Content starts

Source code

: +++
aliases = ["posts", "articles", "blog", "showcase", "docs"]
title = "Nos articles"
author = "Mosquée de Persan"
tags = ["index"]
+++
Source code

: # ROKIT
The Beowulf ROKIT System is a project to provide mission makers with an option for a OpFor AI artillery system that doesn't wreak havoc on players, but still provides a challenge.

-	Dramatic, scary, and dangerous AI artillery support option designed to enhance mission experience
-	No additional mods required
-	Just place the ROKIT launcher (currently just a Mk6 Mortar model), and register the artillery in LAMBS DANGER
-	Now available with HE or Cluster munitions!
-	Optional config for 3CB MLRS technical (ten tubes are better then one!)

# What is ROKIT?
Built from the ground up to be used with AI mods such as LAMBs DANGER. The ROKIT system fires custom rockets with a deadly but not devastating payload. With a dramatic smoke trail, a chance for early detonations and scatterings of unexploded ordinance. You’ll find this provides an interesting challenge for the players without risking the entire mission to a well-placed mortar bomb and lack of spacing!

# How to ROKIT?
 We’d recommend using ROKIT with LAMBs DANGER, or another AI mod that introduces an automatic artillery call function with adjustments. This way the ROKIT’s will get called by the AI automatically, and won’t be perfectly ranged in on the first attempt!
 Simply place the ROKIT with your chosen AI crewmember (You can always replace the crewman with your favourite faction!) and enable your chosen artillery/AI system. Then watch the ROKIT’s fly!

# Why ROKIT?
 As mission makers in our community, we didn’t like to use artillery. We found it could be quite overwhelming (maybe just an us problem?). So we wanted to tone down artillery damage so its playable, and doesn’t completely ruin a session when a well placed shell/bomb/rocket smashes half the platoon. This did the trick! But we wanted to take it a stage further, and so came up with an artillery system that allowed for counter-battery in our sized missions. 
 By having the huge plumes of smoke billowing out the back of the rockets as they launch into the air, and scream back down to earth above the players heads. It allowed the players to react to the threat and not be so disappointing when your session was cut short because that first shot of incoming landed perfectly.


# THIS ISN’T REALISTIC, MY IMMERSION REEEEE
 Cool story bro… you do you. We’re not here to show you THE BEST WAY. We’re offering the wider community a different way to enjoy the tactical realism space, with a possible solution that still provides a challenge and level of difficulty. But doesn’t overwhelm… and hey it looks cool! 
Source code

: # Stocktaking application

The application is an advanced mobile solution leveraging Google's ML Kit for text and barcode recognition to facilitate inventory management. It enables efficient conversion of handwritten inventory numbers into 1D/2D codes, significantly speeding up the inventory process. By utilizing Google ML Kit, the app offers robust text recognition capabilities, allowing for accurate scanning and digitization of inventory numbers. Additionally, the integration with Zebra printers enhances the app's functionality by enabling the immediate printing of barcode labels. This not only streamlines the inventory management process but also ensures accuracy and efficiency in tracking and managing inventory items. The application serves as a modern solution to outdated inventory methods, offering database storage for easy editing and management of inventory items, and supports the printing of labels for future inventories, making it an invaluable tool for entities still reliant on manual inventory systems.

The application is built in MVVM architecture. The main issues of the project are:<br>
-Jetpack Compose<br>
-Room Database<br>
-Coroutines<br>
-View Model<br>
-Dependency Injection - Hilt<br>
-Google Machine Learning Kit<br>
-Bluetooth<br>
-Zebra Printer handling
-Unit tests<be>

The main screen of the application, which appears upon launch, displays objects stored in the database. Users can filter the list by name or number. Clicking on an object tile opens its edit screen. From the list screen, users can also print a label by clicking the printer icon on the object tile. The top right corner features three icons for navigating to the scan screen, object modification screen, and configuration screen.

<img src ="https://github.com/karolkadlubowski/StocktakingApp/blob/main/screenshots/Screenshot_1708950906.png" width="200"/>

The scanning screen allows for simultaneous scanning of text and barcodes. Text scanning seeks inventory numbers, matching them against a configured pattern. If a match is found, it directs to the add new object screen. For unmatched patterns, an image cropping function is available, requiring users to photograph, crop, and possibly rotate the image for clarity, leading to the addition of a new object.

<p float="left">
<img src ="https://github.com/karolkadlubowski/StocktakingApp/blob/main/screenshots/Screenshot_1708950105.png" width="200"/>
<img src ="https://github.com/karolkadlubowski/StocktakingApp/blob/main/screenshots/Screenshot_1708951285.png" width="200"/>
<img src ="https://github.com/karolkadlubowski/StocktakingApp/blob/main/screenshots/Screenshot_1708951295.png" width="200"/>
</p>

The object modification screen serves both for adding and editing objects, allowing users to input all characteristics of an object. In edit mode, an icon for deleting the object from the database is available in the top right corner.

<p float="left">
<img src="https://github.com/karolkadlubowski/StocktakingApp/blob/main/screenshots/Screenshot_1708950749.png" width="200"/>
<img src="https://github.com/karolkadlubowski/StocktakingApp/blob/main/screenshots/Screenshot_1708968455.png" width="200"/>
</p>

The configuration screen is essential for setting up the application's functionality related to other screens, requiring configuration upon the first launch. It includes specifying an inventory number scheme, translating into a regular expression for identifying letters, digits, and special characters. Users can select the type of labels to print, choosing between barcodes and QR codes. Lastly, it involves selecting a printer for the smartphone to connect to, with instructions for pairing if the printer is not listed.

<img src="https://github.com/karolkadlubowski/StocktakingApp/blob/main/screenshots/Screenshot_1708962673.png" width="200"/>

Content ends

AIM OF THE EXERCISE.
Find every line in the records that has the word "provides". Copy those lines.

RESPONSE TO THIS TASK.
The Beowulf ROKIT System is a project to provide mission makers with an option for a OpFor AI artillery system that doesn't wreak havoc on players, but still provides a challenge.
Built from the ground up to be used with AI mods such as LAMBs DANGER. The ROKIT system fires custom rockets with a deadly but not devastating payload. With a dramatic smoke trail, a chance for early detonations and scatterings of unexploded ordinance. You’ll find this provides an interesting challenge for the players without risking the entire mission to a well-placed mortar bomb and lack of spacing!
 Cool story bro… you do you. We’re not here to show you THE BEST WAY. We’re offering the wider community a different way to enjoy the tactical realism space, with a possible solution that still provides a challenge and level of difficulty. But doesn’t overwhelm… and hey it looks cool! 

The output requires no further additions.